So here I am, writing on our crappy second tier laptop because Eric decided he should install the new OS Leopard on mine, a matter of a few moments, he promised me, which is instead due to take two hours, with me on scary deadline, and I'm sitting here thinking about Michael Cieply. And thinking, men are mysterious and strange. Also, often, asshats.
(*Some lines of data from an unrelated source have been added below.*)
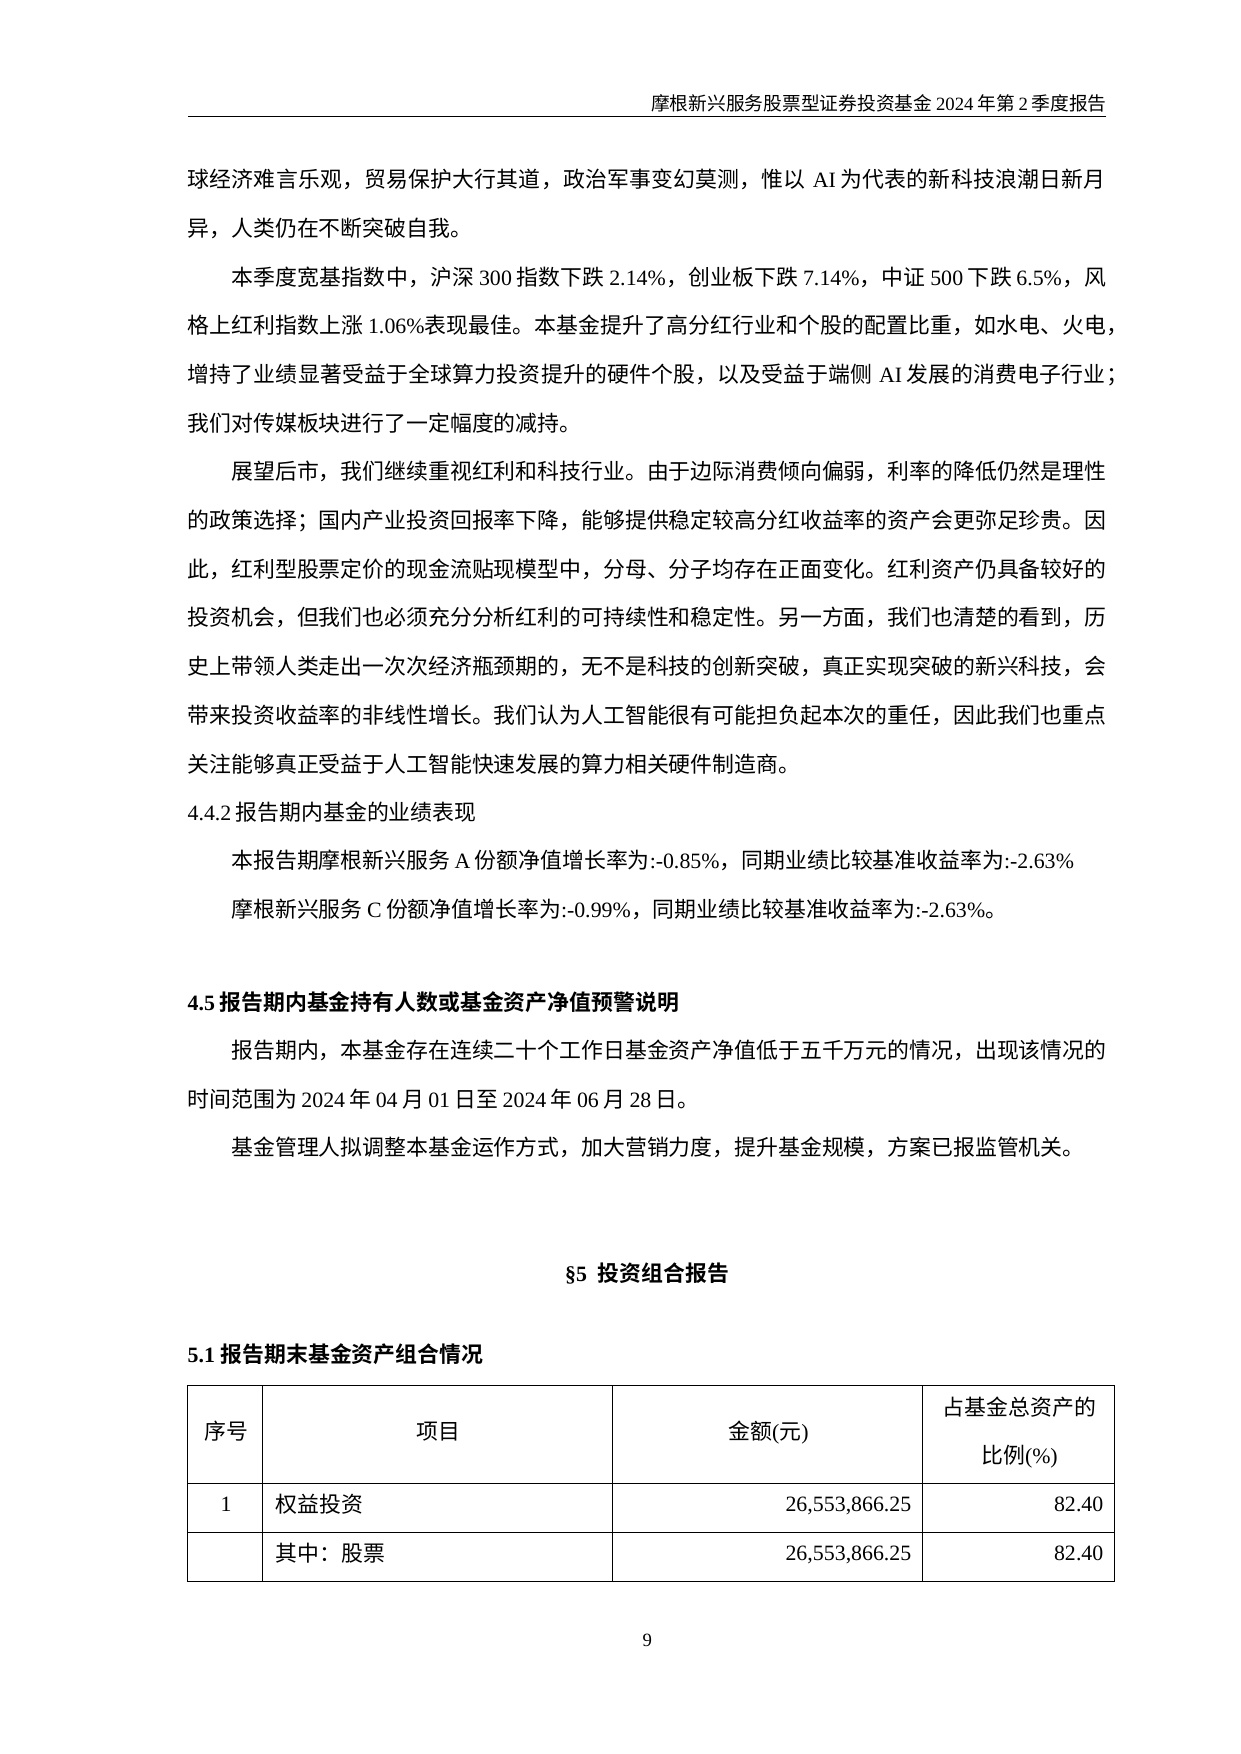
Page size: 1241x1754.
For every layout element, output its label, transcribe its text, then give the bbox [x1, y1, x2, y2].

table_cell 82.40 [923, 1484, 1114, 1532]
text 5.1 报告期末基金资产组合情况 [187, 1337, 1106, 1369]
table_cell 1 [188, 1484, 262, 1532]
table_cell 权益投资 [263, 1484, 612, 1532]
subtitle §5 投资组合报告 [187, 1256, 1106, 1288]
text 基金管理人拟调整本基金运作方式，加大营销力度，提升基金规模，方案已报监管机关。 [187, 1130, 1106, 1162]
table_cell 26,553,866.25 [613, 1484, 922, 1532]
table_header 序号 [188, 1386, 262, 1483]
text 本报告期摩根新兴服务A份额净值增长率为:-0.85%，同期业绩比较基准收益率为:-2.63% [187, 843, 1106, 875]
table_header 占基金总资产的比例(%) [923, 1386, 1114, 1483]
text 展望后市，我们继续重视红利和科技行业。由于边际消费倾向偏弱，利率的降低仍然是理性的政策选择；国内产业投资回报率下降，能够提供稳定较高分红收益率的资产会更弥足珍贵。因此，红利型股票定价的现金流贴现模型中，分母、分子均存在正面变化。红利资产仍具备较好的投资机会，但我们也必须充分分析红利的可持续性和稳定性。另一方面，我们也清楚的看到，历史上带领人类走出一次次经济瓶颈期的，无不是科技的创新突破，真正实现突破的新兴科技，会带来投资收益率的非线性增长。我们认为人工智能很有可能担负起本次的重任，因此我们也重点关注能够真正受益于人工智能快速发展的算力相关硬件制造商。 [187, 454, 1106, 779]
text 4.5报告期内基金持有人数或基金资产净值预警说明 [187, 984, 1106, 1017]
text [187, 162, 1106, 243]
text 报告期内，本基金存在连续二十个工作日基金资产净值低于五千万元的情况，出现该情况的时间范围为2024年04月01日至2024年06月28日。 [187, 1033, 1106, 1114]
table_header 项目 [263, 1386, 612, 1483]
table_cell 82.40 [923, 1533, 1114, 1581]
table_header 金额(元) [613, 1386, 922, 1483]
text 摩根新兴服务C份额净值增长率为:-0.99%，同期业绩比较基准收益率为:-2.63%。 [187, 891, 1106, 924]
text 本季度宽基指数中，沪深300指数下跌2.14%，创业板下跌7.14%，中证500下跌6.5%，风格上红利指数上涨1.06%表现最佳。本基金提升了高分红行业和个股的配置比重，如水电、火电，增持了业绩显著受益于全球算力投资提升的硬件个股，以及受益于端侧AI发展的消费电子行业；我们对传媒板块进行了一定幅度的减持。 [187, 259, 1106, 438]
table_cell [188, 1533, 262, 1581]
text 4.4.2报告期内基金的业绩表现 [187, 794, 1106, 827]
table_cell 26,553,866.25 [613, 1533, 922, 1581]
table_cell 其中：股票 [263, 1533, 612, 1581]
So the New York Times wants to do an article on the next generation of "chick flicks," based, in part, on the release of the film of Julie & Julia
. Who do they choose to write this article? Do they choose, oh, say, I don't know, a woman? Do they choose someone, um, insightful? Or do they choose a condescending regular from the cultural desk, an "insider", which means, among other things, that he's an ex-"producer" whose sole credit, according to IMDB, is a TV movie called Alley Cats Strike
, about "a group of hip retro teenage outsiders who become involved in an interschool bowling
[incredulous italics mine] rivalry"?
I have not seen Alley Cats Strike
, but as an honest observer of male-oriented films, I think I can safely say that it is clearly a striking example of low-grade Lad-Flick - "if Hollywood still permitted the term."
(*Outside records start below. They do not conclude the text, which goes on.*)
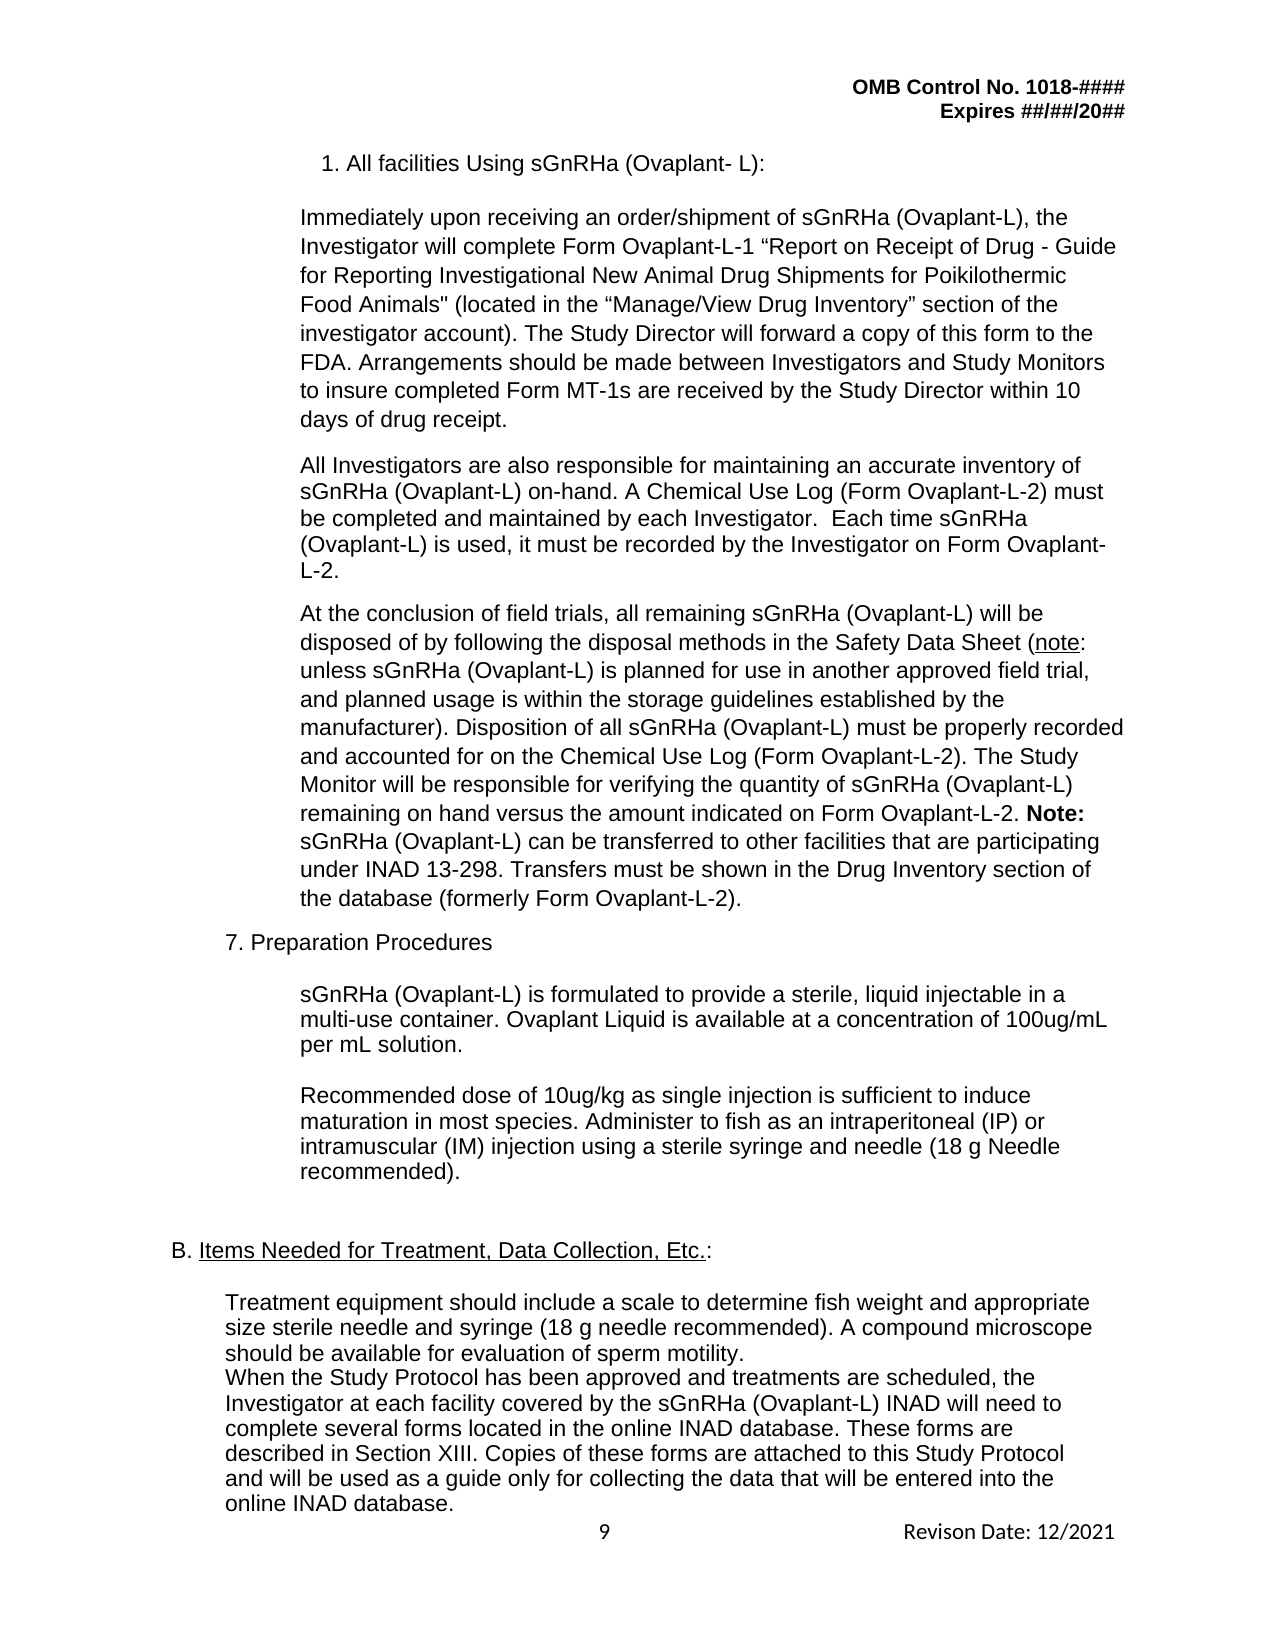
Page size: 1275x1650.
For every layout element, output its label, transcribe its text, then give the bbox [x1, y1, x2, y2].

text Treatment equipment should include a scale to determine fish weight and appropriate size sterile needle and syringe (18 g needle recommended). A compound microscope should be available for evaluation of sperm motility. [225, 1291, 1125, 1366]
text 1. All facilities Using sGnRHa (Ovaplant- L): [321, 150, 1125, 176]
text At the conclusion of field trials, all remaining sGnRHa (Ovaplant-L) will be disposed of by following the disposal methods in the Safety Data Sheet (note: unless sGnRHa (Ovaplant-L) is planned for use in another approved field trial, and planned usage is within the storage guidelines established by the manufacturer). Disposition of all sGnRHa (Ovaplant-L) must be properly recorded and accounted for on the Chemical Use Log (Form Ovaplant-L-2). The Study Monitor will be responsible for verifying the quantity of sGnRHa (Ovaplant-L) remaining on hand versus the amount indicated on Form Ovaplant-L-2. Note: sGnRHa (Ovaplant-L) can be transferred to other facilities that are participating under INAD 13-298. Transfers must be shown in the Drug Inventory section of the database (formerly Form Ovaplant-L-2). [300, 600, 1125, 911]
text When the Study Protocol has been approved and treatments are scheduled, the Investigator at each facility covered by the sGnRHa (Ovaplant-L) INAD will need to complete several forms located in the online INAD database. These forms are described in Section XIII. Copies of these forms are attached to this Study Protocol and will be used as a guide only for collecting the data that will be entered into the online INAD database. [225, 1366, 1102, 1516]
text 7. Preparation Procedures [150, 930, 1112, 955]
text B. Items Needed for Treatment, Data Collection, Etc.: [171, 1237, 1125, 1263]
text Immediately upon receiving an order/shipment of sGnRHa (Ovaplant-L), the Investigator will complete Form Ovaplant-L-1 “Report on Receipt of Drug - Guide for Reporting Investigational New Animal Drug Shipments for Poikilothermic Food Animals" (located in the “Manage/View Drug Inventory” section of the investigator account). The Study Director will forward a copy of this form to the FDA. Arrangements should be made between Investigators and Study Monitors to insure completed Form MT-1s are received by the Study Director within 10 days of drug receipt. [300, 204, 1125, 433]
text Recommended dose of 10ug/kg as single injection is sufficient to induce maturation in most species. Administer to fish as an intraperitoneal (IP) or intramuscular (IM) injection using a sterile syringe and needle (18 g Needle recommended). [300, 1084, 1125, 1184]
text sGnRHa (Ovaplant-L) is formulated to provide a sterile, liquid injectable in a multi-use container. Ovaplant Liquid is available at a concentration of 100ug/mL per mL solution. [300, 982, 1125, 1057]
list All Investigators are also responsible for maintaining an accurate inventory of sGnRHa (Ovaplant-L) on-hand. A Chemical Use Log (Form Ovaplant-L-2) must be completed and maintained by each Investigator. Each time sGnRHa (Ovaplant-L) is used, it must be recorded by the Investigator on Form Ovaplant-L-2. [225, 452, 1125, 584]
I mean, Jesus, I don't know where to begin. How about with "female-oriented romantic films"? Now, to be fair, this is a minor point that just gibes with a current irritation of mine about the spate of articles about the mysterious "Woman Voter," as if we were some strange exotic bird to be watched and courted, rather than MORE THAN HALF OF THE GODDAMNED ELECTORATE. But that is not entirely observant Mr. Cieply's fault. And perhaps it is only New York Times-style stuffiness that leads him to define chick-lit - as if it were some up-to-the-minute new phenomenon rather than a phrase that entered the lexicon an ice age or so ago - as "books written for, and often by, professional women in their 20s.... [with] covers... bright and fluffy, with amusing illustrations...and an outlook... unabashedly feminine."
Unabashedly feminine. Yes, we females are so silly and dear with our femininity and whatnot. Ho ho, pip!
I say again. Asshat.
And he can call me a secretary, fine. I was. It's irritating, but accurate.
But to write of the movie as being about me and the "cooking enthusiast" Julia Child? COOKING ENTHUSIAST?!!!
Pardon my french, but what the FUCK?!
I don't consider myself a raving old-school feminist, but this article makes me want to honestly observe male-oriented body parts by ripping them from male bodies.